Format the lines of the entries below as a numbered list, omitting blank lines and the pictures.

======== DATA EXTRACT ========

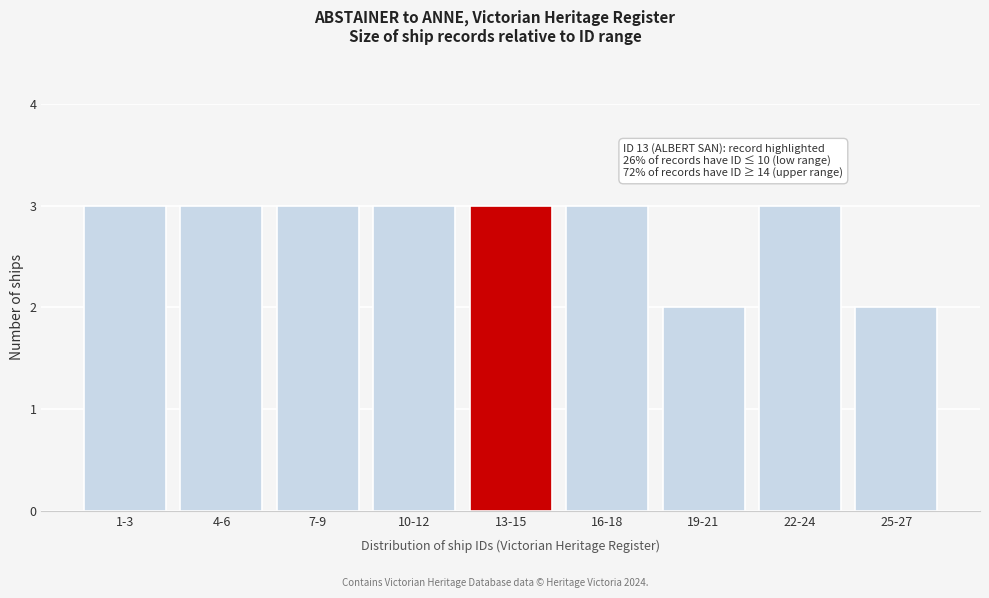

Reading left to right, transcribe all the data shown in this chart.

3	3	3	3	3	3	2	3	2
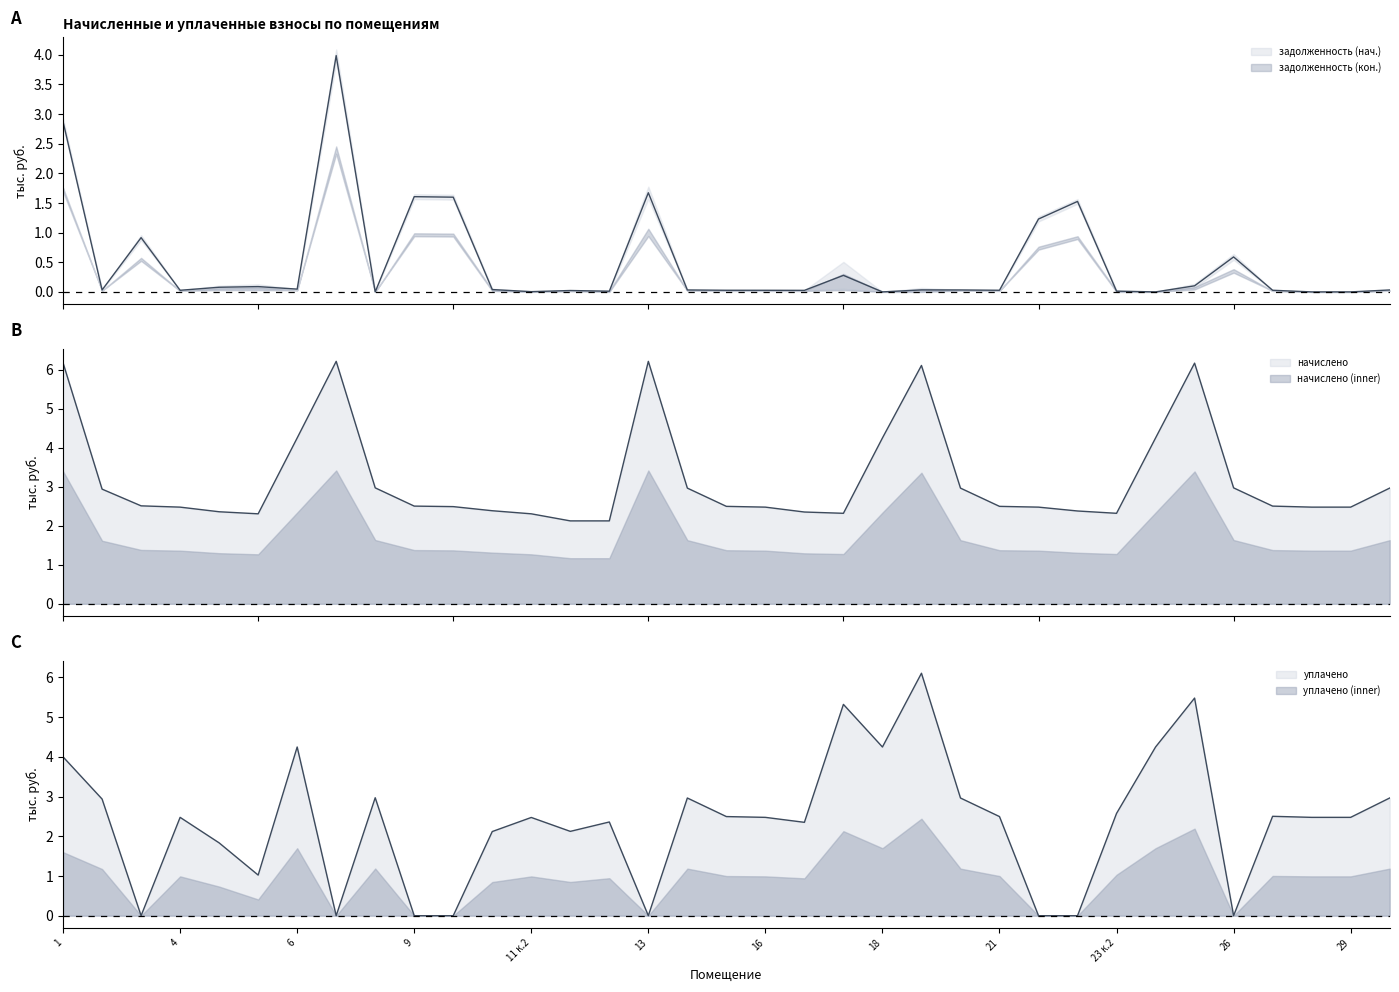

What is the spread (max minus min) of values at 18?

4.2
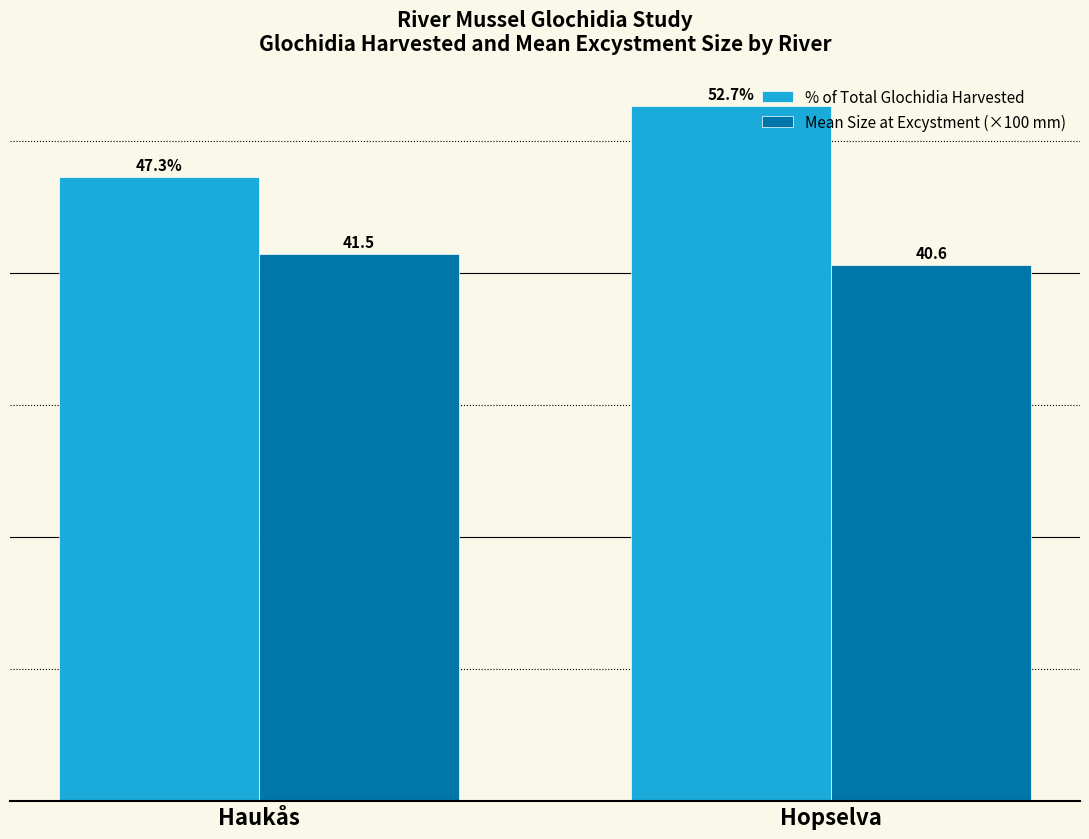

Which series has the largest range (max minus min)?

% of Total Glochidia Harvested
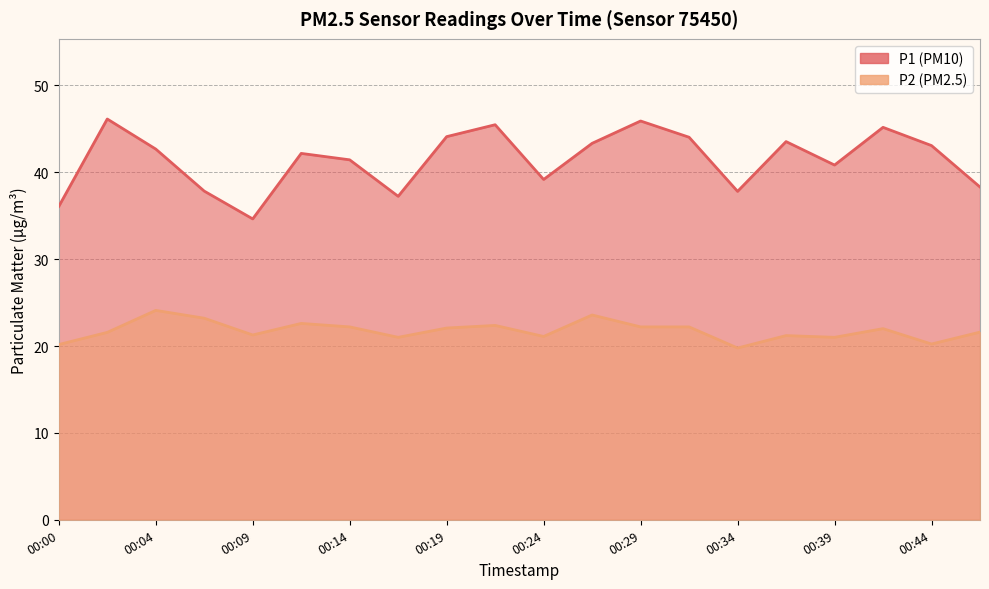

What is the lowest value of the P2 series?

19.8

========

**ANSWER TO THIS EXERCISE:**
1. Reading left to right, transcribe all the data shown in this chart.
2. 3	3	3	3	3	3	2	3	2
3. What is the spread (max minus min) of values at 18?
4. 4.2
5. Which series has the largest range (max minus min)?
6. % of Total Glochidia Harvested
7. What is the lowest value of the P2 series?
8. 19.8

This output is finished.